"(...) e como a "União das esquerdas" difere da "Federação socialista" e tal sociedade de música mendelsshoniana da Schola cantorum, certas noites, numa outra mesa, alguns extremistas que deixam passar um bracelete sob a manga, por vezes um colar na abertura do pescoço, forçam, pelos seus olhares insistentes, os seus risinhos, as suas gargalhadas, as carícias entre si, um bando de colegiais a fugir o mais rápido possível, e são servidos, com uma polidez sob a qual ferve a indignação, por um rapaz que, como nas noites em que serve dreyfusistas, gostaria de chamar a polícia, não tivesse vantagem em embolsar as gorjetas."
"Sodome et Gomorrhe" (Marcel Proust)
Com o quarto volume de "La Recherche", e logo desde as primeiras páginas, que relatam uma conjunção tão extraordinária como, para determinado espectador, a sobreposição dos astros, as escamas soltam-se dos olhos do narrador para dar lugar a um olhar "competente" sobre o semelhante e a uma revisão sistemática do passado.
O comportamento estranhíssimo de Charlus, o seu olhar louco (da primeira vez, tomou-o por um ladrão, tão grande era a atenção, mal disfarçada, com que o observava), a carícia subtilizada de foi objecto a sua orelha, como o gesto casual do homem que nos faz a barba, subitamente revelam-se cheios de significado, possuída a chave sexual.
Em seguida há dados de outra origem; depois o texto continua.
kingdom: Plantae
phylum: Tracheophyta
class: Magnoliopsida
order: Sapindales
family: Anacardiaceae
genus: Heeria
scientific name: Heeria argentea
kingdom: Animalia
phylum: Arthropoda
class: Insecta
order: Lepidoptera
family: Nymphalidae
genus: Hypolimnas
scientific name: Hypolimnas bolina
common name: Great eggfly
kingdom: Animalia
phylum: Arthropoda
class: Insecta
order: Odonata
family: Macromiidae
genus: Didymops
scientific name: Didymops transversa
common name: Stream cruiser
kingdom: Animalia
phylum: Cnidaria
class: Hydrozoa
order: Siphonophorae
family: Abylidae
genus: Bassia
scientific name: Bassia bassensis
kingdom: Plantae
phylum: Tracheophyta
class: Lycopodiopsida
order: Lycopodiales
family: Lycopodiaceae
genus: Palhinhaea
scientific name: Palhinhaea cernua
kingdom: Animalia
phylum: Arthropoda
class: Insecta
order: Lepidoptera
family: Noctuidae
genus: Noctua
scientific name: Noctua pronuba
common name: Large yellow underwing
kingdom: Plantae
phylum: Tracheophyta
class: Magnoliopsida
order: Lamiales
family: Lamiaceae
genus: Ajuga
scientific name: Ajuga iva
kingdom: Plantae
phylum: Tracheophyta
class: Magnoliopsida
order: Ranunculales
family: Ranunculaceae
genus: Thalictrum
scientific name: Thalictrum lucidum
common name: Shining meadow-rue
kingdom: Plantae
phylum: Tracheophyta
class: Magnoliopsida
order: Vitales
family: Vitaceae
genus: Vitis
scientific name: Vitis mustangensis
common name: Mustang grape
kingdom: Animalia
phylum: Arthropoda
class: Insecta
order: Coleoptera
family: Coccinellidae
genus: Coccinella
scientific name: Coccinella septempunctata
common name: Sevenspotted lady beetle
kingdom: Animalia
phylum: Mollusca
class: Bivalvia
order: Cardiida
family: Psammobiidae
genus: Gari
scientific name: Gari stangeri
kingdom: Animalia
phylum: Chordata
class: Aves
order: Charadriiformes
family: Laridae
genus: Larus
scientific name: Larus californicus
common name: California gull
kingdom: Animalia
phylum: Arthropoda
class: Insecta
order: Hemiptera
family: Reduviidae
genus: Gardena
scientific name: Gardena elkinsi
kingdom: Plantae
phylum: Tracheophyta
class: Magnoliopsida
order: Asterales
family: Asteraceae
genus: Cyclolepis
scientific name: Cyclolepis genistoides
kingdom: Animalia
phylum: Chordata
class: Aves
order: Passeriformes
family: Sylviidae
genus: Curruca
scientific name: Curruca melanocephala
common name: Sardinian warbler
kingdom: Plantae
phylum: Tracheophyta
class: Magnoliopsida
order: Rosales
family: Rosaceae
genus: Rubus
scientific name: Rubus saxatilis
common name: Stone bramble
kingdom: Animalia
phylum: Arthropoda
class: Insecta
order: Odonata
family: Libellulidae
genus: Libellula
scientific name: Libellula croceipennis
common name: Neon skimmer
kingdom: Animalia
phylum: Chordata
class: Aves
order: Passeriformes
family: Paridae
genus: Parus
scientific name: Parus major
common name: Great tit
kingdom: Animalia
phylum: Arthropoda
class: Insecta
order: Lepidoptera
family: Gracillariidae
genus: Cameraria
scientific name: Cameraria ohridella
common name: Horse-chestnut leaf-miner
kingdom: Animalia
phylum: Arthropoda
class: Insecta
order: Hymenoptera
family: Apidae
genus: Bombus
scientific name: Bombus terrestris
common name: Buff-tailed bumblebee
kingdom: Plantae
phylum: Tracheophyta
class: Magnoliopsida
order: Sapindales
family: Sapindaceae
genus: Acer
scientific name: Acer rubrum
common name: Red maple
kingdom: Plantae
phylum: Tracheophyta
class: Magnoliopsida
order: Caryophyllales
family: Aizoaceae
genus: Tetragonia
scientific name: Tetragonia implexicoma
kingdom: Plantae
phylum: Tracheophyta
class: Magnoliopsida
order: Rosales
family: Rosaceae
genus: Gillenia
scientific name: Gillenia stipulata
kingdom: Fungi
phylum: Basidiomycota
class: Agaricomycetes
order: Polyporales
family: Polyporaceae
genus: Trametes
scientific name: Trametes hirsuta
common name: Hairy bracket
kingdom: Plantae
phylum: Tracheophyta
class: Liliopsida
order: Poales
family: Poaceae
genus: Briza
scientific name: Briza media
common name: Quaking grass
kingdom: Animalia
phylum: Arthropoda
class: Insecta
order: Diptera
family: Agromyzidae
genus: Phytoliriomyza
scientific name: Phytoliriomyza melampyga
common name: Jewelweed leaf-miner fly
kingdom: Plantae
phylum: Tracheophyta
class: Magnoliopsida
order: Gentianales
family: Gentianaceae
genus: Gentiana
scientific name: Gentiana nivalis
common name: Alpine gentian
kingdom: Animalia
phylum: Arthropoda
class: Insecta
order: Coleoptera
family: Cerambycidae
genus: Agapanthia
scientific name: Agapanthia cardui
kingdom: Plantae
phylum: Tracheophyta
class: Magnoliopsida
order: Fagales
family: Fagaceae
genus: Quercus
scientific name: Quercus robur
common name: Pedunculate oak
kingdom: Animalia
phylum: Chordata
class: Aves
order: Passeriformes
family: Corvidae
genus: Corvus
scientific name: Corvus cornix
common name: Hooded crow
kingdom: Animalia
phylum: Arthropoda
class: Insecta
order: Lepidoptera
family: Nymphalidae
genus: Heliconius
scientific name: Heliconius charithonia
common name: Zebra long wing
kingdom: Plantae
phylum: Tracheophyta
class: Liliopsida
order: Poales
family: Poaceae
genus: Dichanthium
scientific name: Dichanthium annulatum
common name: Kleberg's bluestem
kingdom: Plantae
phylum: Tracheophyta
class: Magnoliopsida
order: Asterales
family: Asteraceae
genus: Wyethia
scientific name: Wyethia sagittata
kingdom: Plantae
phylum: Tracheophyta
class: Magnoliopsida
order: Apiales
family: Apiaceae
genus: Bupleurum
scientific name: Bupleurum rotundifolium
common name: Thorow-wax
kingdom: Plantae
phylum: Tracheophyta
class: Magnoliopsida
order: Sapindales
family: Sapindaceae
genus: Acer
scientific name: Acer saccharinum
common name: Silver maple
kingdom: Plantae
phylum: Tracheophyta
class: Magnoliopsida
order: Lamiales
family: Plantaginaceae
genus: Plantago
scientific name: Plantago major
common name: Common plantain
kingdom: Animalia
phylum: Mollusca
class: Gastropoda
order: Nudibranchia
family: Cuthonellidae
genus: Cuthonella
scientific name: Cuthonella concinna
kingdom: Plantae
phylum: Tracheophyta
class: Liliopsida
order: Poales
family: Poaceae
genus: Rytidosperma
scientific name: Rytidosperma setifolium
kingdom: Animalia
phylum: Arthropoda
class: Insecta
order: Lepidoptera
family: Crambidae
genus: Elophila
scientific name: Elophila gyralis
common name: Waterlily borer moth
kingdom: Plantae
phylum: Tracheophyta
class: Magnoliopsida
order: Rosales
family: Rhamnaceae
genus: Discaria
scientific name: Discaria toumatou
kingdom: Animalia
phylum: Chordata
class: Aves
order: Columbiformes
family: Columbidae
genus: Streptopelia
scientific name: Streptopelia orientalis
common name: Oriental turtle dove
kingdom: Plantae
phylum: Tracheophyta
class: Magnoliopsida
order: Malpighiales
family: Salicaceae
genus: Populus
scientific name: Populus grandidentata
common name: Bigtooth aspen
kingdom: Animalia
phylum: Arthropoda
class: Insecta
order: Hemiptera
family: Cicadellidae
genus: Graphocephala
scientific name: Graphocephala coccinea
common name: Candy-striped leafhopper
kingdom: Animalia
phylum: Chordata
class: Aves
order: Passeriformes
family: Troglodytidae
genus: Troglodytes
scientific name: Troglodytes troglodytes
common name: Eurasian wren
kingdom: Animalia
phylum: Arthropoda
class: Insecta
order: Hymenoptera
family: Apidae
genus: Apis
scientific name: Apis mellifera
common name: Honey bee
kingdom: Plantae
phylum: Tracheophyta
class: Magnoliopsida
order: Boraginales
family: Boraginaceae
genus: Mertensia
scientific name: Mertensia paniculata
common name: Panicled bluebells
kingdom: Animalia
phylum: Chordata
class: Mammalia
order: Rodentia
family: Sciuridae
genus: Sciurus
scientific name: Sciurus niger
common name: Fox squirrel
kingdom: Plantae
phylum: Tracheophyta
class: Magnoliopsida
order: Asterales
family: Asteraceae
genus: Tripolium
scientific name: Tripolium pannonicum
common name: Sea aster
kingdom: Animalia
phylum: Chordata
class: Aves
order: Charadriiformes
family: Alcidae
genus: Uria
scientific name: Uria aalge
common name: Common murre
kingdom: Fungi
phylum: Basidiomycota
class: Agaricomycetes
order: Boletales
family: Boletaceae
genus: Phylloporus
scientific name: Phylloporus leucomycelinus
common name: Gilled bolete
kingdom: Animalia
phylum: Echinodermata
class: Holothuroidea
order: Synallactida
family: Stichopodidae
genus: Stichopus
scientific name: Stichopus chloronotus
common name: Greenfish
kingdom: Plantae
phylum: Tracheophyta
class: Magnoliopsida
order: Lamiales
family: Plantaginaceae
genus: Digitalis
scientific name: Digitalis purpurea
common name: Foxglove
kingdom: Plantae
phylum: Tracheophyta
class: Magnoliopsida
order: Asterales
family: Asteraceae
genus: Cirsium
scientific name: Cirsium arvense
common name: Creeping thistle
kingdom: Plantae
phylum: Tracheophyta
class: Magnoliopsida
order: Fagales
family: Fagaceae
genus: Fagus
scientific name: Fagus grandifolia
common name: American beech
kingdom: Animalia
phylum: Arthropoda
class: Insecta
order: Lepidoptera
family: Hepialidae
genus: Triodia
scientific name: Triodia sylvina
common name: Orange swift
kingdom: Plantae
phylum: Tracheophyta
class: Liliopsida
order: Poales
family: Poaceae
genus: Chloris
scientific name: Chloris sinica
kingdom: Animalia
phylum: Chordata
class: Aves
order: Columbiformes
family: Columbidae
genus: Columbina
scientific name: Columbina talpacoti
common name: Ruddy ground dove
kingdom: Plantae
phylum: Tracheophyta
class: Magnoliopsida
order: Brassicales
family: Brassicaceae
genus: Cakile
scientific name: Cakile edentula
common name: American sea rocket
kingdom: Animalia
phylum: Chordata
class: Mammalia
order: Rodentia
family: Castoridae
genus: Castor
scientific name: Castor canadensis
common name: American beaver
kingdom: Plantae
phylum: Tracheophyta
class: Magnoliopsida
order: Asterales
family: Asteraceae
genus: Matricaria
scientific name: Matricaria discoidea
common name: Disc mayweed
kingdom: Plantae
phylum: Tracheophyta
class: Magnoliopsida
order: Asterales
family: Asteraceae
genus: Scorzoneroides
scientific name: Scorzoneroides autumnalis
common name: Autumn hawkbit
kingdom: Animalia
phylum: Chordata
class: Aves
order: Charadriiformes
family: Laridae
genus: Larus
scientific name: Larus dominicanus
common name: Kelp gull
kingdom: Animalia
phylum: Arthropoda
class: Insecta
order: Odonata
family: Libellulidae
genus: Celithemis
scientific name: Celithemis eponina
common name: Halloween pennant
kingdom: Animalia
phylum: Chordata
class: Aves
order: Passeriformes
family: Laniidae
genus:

Mas o desvio sexual é aqui menos função da cultura, que não joga quase nenhum papel, do que um tema das ciências naturais.
O insecto e a orquídea foram feitos um para o outro, como órgãos dum mesmo ser (reminiscência do andrógino de Aristófanes?).
Assim, é sem palavras, e como se reconhecessem o carácter milagroso da oportunidade, sem o normal protocolo dos amantes, que Charlus e Jupien biblicamente se conhecem.